- Opening Delimiter -
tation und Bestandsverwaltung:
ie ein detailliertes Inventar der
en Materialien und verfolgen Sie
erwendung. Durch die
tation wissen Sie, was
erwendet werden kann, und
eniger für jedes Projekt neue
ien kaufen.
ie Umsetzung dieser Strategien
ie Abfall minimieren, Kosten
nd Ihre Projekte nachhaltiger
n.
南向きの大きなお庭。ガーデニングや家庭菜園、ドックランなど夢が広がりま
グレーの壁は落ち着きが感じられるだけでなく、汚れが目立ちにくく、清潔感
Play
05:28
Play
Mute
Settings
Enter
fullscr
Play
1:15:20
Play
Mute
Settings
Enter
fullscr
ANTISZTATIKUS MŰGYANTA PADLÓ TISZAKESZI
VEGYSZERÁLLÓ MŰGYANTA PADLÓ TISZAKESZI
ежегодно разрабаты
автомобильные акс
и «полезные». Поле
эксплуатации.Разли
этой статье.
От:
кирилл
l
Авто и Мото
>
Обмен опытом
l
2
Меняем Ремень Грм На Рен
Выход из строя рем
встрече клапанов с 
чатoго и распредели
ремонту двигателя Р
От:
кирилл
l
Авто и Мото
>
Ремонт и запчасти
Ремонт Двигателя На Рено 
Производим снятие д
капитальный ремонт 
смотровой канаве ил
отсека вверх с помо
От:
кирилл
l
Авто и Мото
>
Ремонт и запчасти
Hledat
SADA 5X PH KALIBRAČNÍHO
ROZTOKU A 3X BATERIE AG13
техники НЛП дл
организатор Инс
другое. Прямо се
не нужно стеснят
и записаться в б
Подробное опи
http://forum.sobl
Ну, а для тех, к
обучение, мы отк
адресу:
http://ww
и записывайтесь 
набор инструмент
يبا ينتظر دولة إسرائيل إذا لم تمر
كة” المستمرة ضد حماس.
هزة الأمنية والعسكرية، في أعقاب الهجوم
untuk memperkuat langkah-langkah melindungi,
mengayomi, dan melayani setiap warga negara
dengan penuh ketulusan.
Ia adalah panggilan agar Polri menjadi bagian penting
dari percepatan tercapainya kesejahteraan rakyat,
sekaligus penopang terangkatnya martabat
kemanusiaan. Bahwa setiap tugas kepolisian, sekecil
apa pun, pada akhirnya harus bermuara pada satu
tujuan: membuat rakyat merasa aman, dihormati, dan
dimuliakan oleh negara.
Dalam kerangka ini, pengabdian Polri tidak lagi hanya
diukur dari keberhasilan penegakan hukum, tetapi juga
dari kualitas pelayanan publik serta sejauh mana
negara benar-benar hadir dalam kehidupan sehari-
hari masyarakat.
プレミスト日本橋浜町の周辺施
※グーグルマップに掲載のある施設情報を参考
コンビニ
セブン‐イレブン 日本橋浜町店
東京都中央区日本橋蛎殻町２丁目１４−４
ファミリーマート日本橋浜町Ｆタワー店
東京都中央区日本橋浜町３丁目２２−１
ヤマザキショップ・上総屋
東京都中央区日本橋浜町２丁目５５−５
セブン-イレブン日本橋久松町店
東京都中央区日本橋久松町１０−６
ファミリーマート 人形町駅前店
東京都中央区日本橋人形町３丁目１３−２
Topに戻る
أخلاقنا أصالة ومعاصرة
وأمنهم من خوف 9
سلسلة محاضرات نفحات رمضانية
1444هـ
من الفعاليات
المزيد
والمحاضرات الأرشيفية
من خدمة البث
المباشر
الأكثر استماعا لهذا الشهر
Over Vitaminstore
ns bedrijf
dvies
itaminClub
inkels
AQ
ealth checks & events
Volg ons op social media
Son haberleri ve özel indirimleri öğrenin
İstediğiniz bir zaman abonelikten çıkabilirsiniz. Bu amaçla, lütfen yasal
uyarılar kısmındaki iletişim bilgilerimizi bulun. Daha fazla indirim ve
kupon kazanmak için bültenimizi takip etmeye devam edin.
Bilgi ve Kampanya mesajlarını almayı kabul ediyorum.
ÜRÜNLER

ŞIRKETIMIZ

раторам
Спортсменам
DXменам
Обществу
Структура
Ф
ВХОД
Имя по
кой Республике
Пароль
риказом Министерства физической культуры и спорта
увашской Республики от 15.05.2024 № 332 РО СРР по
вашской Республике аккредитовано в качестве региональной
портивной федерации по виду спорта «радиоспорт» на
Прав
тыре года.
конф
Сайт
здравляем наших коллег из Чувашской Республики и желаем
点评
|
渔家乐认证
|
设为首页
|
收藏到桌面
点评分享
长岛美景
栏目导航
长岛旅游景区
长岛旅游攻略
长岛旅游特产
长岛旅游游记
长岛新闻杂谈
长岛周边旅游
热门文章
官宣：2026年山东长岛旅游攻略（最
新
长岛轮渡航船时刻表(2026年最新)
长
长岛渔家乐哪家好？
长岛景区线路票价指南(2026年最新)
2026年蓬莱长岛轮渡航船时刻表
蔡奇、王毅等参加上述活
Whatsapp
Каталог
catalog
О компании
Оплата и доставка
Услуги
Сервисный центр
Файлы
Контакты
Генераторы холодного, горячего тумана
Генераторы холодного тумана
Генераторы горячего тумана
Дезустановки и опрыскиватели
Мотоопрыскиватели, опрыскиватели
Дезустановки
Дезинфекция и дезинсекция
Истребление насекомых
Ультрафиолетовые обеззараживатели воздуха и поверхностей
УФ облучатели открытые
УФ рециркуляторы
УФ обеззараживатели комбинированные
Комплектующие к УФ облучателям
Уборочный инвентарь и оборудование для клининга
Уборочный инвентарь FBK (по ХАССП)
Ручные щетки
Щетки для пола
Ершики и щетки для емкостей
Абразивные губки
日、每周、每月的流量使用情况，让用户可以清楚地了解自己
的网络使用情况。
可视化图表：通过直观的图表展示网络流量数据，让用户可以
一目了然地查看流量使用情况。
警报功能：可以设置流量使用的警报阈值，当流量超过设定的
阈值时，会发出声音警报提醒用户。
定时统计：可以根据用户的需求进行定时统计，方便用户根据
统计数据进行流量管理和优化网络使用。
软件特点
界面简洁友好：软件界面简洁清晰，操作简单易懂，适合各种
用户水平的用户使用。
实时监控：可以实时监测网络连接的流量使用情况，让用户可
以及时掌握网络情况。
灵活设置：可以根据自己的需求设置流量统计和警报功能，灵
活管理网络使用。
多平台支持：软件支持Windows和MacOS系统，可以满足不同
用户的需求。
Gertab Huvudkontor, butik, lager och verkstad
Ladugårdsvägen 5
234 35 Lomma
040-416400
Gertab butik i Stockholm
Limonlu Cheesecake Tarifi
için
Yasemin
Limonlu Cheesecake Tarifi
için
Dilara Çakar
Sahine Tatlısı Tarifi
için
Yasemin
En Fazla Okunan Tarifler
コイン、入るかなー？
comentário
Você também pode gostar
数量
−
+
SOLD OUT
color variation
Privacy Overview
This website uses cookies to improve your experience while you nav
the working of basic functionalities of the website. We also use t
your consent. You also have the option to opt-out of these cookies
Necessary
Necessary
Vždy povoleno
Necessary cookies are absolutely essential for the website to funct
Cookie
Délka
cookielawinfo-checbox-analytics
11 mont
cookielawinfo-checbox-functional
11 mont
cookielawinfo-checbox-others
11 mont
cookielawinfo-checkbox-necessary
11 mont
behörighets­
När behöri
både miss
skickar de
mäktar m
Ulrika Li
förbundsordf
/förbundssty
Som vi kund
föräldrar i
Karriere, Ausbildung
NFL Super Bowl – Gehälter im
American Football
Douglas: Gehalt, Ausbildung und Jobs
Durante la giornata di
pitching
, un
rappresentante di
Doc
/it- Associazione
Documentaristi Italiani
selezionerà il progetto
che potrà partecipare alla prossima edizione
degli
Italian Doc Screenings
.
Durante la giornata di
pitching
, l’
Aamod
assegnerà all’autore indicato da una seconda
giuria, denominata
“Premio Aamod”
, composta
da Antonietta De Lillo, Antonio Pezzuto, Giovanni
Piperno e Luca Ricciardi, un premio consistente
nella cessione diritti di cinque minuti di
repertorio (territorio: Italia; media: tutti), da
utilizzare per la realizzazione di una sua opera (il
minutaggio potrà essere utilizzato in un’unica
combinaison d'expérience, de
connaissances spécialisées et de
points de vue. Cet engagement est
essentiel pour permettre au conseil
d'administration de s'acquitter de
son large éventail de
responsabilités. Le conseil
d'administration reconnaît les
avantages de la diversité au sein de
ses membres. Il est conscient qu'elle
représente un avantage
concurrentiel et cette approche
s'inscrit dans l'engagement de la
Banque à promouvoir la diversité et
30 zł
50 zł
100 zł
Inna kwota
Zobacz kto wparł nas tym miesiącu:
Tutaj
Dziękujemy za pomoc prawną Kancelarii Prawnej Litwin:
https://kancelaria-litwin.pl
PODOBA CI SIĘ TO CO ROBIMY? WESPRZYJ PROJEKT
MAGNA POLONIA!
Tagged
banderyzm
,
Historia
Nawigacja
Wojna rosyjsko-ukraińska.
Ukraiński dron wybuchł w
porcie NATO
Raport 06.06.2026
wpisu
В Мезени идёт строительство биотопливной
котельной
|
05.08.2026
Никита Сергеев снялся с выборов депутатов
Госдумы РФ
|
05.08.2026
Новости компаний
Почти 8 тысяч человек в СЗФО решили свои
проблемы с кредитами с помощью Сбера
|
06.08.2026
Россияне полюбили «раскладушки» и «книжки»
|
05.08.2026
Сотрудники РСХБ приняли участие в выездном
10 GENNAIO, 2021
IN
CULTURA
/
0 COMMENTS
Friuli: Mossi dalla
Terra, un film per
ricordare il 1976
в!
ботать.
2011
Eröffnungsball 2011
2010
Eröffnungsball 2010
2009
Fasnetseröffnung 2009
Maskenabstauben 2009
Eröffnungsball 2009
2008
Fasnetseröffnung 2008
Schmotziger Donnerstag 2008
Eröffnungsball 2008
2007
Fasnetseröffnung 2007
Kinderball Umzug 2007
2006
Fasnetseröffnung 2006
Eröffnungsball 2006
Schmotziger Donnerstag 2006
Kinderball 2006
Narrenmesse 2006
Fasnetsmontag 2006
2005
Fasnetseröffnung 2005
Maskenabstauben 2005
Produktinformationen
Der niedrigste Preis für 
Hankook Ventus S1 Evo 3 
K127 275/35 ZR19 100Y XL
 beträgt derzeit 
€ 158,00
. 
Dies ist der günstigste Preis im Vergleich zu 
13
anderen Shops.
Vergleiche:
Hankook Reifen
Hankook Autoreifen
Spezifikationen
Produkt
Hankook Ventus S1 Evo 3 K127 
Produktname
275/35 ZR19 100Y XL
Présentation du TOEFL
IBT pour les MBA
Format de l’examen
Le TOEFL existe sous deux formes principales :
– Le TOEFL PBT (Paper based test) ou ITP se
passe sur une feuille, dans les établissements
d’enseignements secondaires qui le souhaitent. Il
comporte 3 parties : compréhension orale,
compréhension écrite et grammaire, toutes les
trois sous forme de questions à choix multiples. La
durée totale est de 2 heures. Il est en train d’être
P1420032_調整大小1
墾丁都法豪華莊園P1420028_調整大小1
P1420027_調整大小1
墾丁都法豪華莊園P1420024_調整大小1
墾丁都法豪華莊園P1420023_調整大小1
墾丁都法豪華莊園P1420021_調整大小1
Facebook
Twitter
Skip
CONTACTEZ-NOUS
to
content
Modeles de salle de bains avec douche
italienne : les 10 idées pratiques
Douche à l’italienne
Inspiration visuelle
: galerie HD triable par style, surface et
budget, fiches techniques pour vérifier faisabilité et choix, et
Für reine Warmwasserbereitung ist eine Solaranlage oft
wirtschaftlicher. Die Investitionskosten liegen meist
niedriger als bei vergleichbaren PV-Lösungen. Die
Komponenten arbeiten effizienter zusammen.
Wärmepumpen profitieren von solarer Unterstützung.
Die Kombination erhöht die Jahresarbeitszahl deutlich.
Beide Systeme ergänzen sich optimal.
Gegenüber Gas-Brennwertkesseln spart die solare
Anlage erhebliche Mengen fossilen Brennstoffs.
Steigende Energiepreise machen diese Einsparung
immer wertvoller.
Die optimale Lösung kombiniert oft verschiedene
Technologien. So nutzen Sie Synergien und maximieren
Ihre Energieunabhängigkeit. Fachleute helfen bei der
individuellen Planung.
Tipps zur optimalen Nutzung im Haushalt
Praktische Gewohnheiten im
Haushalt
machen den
- Closing Delimiter -
▸ EXERCISE PROMPT:
From the records above, copy only the lines starting with the line that holds "ヤマザキショップ・上総屋" and going on through the line that holds "увашской Республики от", exactly as written.

▸ RESPONSE:
ヤマザキショップ・上総屋
東京都中央区日本橋浜町２丁目５５−５
セブン-イレブン日本橋久松町店
東京都中央区日本橋久松町１０−６
ファミリーマート 人形町駅前店
東京都中央区日本橋人形町３丁目１３−２
Topに戻る
أخلاقنا أصالة ومعاصرة
وأمنهم من خوف 9
سلسلة محاضرات نفحات رمضانية
1444هـ
من الفعاليات
المزيد
والمحاضرات الأرشيفية
من خدمة البث
المباشر
الأكثر استماعا لهذا الشهر
Over Vitaminstore
ns bedrijf
dvies
itaminClub
inkels
AQ
ealth checks & events
Volg ons op social media
Son haberleri ve özel indirimleri öğrenin
İstediğiniz bir zaman abonelikten çıkabilirsiniz. Bu amaçla, lütfen yasal
uyarılar kısmındaki iletişim bilgilerimizi bulun. Daha fazla indirim ve
kupon kazanmak için bültenimizi takip etmeye devam edin.
Bilgi ve Kampanya mesajlarını almayı kabul ediyorum.
ÜRÜNLER

ŞIRKETIMIZ

раторам
Спортсменам
DXменам
Обществу
Структура
Ф
ВХОД
Имя по
кой Республике
Пароль
риказом Министерства физической культуры и спорта
увашской Республики от 15.05.2024 № 332 РО СРР по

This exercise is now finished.